> _Job_: Write out each line of the records that has "логистической" in it.

[Data items]

---+---

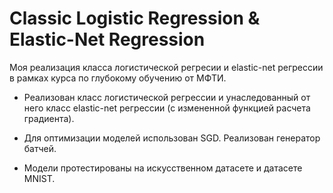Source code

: # Classic Logistic Regression & Elastic-Net Regression

Моя реализация класса логистической регресии и elastic-net регрессии в рамках курса по глубокому обучению от МФТИ.

- Реализован класс логистической регрессии и унаследованный от него класс elastic-net регрессии (с измененной функцией расчета градиента).

- Для оптимизации моделей использован SGD. Реализован генератор батчей.

- Модели протестированы на искусственном датасете и датасете MNIST.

---+---

> _Solution below_:
Моя реализация класса логистической регресии и elastic-net регрессии в рамках курса по глубокому обучению от МФТИ.
- Реализован класс логистической регрессии и унаследованный от него класс elastic-net регрессии (с измененной функцией расчета градиента).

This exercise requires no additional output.